THe name parameter assigns a label (metadata) to the index object.
It does not affect data, computation, or performance - it is semantic information.

Every Dataframe has two axes:
*  Axis 0 → Row index
*  Axis 1 → Column index

Each axis is represented internally as an Index Object.
The name attribute is:
* a descriptor for that axis
* used in display, reshaping, joins, groupyby, and exports

What happens where the index is reset ?
    df2.reset_index()

- If the index has a name, it becomes the name of the new column
- If the index had no name -> index becomes the column name

Index names are preserved when the dataframe is exported into  (Parquet, CSV, SQL)

Axis names: Are written to Parquet schema
Preserved in Arrow
Used by downstream systems (Spark, Athena, BigQuery)

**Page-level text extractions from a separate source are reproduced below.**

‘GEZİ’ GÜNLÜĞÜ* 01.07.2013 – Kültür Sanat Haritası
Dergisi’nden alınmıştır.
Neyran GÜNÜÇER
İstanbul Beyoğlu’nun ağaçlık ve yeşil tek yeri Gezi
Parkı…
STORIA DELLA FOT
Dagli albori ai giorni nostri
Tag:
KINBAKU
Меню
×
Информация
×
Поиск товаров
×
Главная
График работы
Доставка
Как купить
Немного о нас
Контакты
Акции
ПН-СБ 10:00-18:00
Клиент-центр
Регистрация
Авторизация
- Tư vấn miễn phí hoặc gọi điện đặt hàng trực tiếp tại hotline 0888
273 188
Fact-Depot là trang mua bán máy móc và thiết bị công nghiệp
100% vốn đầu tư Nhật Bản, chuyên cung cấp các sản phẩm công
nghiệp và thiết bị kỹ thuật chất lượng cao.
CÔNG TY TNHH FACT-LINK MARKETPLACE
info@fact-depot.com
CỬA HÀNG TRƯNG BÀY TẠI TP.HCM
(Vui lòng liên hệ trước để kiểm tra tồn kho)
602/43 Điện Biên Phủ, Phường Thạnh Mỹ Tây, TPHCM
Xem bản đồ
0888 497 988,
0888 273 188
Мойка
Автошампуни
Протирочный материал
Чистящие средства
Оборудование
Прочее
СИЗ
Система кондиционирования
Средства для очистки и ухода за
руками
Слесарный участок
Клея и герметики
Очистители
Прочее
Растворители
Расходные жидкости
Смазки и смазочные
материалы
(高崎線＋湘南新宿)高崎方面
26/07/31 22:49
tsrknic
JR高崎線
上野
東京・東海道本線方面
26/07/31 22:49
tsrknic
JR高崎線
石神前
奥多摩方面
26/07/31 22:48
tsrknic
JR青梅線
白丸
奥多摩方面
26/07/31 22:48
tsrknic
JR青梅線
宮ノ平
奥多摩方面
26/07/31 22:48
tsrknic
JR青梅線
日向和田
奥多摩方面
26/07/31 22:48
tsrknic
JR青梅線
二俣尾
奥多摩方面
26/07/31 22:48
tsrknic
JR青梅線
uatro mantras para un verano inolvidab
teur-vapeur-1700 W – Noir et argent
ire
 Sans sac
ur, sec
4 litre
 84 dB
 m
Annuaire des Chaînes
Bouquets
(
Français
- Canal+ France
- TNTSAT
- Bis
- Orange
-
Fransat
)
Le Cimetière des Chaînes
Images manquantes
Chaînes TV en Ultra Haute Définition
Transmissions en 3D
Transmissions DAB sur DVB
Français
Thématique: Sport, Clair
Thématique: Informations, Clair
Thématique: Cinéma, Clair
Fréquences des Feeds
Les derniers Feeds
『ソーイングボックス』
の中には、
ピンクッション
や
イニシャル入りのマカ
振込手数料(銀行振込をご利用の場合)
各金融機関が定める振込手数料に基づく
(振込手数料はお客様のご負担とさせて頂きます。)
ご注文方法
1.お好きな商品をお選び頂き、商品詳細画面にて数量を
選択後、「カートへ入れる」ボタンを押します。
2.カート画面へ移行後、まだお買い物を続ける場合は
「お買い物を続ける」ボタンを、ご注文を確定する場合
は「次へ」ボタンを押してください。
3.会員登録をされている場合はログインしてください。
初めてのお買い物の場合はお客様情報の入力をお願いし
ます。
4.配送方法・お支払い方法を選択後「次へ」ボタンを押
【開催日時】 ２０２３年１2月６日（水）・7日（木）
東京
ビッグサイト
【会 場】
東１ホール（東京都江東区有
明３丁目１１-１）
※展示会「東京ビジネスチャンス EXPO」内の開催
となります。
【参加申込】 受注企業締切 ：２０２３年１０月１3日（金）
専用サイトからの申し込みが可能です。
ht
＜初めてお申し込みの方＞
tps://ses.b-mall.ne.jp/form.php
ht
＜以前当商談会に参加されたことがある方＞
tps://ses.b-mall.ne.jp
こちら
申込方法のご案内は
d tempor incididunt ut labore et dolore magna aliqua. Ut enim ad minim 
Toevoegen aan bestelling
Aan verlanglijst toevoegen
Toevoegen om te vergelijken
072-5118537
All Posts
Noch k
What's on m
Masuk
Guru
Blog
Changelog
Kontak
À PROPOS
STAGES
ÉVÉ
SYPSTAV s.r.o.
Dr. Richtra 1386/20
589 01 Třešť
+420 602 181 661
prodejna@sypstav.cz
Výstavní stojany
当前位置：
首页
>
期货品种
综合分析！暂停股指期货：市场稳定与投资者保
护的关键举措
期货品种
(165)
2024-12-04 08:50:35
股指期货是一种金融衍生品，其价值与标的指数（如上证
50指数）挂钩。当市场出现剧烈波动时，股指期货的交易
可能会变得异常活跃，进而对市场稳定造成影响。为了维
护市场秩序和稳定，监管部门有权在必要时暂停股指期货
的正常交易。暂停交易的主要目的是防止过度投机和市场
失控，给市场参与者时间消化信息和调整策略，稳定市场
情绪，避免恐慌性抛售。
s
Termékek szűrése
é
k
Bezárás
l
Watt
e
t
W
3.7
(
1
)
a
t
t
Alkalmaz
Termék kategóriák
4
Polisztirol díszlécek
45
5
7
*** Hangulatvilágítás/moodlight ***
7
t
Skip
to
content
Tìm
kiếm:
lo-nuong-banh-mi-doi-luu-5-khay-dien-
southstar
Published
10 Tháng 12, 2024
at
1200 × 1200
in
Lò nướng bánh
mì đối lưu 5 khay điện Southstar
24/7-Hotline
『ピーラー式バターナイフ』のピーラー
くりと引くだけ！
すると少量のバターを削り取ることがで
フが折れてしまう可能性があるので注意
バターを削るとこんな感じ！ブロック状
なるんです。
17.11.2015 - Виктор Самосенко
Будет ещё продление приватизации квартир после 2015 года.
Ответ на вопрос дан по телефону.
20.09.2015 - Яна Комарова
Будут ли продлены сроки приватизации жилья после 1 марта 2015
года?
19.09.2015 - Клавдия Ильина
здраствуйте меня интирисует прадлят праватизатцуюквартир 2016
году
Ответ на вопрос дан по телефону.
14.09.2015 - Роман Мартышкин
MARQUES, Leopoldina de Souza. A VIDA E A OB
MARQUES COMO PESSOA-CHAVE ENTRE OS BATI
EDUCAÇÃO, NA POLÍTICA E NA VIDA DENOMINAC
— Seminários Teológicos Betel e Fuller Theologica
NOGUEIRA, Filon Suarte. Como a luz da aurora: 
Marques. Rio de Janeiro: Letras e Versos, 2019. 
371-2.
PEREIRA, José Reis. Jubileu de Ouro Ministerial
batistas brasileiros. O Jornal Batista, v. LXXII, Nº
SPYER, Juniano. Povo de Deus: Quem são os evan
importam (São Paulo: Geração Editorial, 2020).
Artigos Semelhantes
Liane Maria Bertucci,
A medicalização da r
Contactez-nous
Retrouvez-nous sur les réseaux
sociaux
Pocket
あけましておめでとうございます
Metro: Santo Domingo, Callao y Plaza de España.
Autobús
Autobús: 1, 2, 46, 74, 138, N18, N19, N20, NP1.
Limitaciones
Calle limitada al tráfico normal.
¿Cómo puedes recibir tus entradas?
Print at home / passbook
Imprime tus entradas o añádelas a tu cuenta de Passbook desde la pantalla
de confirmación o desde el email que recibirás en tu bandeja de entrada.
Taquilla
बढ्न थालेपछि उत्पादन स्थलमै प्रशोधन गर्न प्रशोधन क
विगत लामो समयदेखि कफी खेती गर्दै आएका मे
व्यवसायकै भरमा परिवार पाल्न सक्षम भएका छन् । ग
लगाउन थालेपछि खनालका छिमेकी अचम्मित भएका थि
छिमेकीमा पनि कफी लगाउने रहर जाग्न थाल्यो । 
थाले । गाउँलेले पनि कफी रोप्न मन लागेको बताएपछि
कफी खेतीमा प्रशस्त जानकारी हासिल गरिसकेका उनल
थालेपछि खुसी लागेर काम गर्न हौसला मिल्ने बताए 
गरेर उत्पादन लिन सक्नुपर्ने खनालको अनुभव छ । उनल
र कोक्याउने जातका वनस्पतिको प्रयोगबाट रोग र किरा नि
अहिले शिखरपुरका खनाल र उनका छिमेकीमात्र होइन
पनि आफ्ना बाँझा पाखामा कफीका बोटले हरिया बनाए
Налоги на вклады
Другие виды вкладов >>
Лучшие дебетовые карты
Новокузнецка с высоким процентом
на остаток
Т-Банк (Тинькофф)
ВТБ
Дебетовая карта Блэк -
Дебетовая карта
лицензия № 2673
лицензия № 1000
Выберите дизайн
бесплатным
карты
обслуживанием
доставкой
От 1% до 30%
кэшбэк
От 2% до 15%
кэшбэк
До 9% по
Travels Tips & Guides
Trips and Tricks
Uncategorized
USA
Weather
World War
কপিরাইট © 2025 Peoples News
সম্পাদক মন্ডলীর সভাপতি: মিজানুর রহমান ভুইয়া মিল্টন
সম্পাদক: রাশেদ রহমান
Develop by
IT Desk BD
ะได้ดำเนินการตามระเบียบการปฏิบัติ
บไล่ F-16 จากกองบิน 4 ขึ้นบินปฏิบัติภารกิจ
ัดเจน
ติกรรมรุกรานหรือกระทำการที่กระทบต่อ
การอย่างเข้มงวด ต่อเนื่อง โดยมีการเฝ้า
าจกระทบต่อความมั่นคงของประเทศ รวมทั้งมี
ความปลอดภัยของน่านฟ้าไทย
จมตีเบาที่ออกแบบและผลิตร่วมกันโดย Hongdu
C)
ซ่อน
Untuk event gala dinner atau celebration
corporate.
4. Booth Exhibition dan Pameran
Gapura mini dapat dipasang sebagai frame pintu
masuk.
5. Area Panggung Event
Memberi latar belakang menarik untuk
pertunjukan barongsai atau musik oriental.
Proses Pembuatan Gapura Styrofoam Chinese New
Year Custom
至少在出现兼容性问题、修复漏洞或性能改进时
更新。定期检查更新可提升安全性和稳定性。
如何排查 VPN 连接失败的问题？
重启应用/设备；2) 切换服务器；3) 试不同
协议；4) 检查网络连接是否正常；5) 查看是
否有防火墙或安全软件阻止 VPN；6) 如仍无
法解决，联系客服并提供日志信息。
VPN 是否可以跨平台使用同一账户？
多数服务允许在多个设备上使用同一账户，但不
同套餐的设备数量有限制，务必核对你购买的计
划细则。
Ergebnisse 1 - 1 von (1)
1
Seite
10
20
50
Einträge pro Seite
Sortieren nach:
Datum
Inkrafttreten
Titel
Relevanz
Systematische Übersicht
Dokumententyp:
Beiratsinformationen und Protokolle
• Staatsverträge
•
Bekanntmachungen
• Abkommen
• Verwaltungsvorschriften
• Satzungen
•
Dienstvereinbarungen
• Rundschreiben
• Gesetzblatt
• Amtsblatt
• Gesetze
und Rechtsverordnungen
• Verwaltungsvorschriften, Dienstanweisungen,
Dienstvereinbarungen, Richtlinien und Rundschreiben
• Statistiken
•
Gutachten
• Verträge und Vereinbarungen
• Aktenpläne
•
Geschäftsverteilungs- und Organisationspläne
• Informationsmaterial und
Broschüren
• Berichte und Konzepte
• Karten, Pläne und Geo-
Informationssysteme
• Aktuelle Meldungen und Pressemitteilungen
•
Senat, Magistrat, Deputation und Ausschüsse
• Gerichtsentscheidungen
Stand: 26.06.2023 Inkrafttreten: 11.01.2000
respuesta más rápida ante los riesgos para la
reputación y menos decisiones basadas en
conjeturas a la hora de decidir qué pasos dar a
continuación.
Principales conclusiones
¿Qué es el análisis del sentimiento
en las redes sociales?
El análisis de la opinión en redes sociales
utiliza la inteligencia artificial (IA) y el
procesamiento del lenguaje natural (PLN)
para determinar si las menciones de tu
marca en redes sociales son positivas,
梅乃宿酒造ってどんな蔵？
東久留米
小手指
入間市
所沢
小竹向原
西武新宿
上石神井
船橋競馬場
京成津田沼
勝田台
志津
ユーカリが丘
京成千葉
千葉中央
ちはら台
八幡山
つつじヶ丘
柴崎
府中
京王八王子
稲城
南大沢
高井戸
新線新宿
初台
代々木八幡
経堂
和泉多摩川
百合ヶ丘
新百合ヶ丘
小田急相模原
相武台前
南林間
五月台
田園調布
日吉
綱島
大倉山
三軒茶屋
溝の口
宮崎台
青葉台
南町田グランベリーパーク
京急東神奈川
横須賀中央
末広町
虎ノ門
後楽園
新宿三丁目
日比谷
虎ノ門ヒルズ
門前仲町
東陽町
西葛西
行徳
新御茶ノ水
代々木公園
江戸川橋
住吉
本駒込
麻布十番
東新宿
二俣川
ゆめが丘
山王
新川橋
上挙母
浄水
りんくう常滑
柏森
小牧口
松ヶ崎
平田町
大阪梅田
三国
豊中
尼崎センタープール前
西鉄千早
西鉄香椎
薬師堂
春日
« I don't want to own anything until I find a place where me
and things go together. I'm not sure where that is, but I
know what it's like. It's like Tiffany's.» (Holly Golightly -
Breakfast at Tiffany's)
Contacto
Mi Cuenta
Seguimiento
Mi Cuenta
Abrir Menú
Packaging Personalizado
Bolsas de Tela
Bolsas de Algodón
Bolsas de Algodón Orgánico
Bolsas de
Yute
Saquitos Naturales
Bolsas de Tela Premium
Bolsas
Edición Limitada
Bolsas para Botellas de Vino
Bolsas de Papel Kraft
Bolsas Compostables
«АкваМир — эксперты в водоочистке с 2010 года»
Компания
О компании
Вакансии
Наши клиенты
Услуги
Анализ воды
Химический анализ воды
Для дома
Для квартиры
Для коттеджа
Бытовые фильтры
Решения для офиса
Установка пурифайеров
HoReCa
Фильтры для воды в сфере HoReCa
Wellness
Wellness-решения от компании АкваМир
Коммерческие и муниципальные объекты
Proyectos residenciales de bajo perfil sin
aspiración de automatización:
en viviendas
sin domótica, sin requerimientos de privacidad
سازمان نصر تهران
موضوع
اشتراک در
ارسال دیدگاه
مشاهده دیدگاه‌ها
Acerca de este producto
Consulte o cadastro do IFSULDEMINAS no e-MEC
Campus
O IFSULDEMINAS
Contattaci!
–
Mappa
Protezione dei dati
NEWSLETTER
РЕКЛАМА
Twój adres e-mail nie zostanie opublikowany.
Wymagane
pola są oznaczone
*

#### Is a Data Engineering Best Practice
columns = pd.Index(
    ['id', 'city', 'rank', 'population'],
    name='attributes'
)

This:
- Documents schema intent
- Prevents accidental column reordering
- Helps schema validation & data contracts

Care when:
Building data platforms
Working with ML features
Designing schemas
Using groupby / pivot / stack
Exporting to Parquet / Spark / SQL


In MultiIndex

Names allow:

    - Clean groupby(level='region')
    - Clear SQL-like semantics
    - Easier debugging in large data platforms



In [None]:
pd.MultiIndex.from_product(
    [['EU', 'UK'], [2023, 2024]],
    names=['region', 'year']
)

In [3]:
df = df2.copy()
df['region'] = ['EU', 'EU', 'UK', 'EU']
df = df.set_index(['region', df.index])
df.index.names = ['region', 'letter']


In [4]:
df.groupby(level='region').count()

attributes,id,city,rank,population
region,Unnamed: 1_level_1,Unnamed: 2_level_1,Unnamed: 3_level_1,Unnamed: 4_level_1
EU,3,3,3,3
UK,1,1,1,1


### Required for advanced index types

Only pd.Index (or subclasses) can represent:

| Index Type         | Example                |
| ------------------ | ---------------------- |
| `DatetimeIndex`    | Time series            |
| `CategoricalIndex` | Memory-optimized enums |
| `MultiIndex`       | OLAP-style data        |
| `RangeIndex`       | Fast integer ranges    |

Pandas uses Index objects because alignment, joins, slicing, and broadcasting rely on labeled, immutable axes. Explicitly constructing pd.Index allows attaching metadata, enforcing schema, and enabling advanced analytical operations.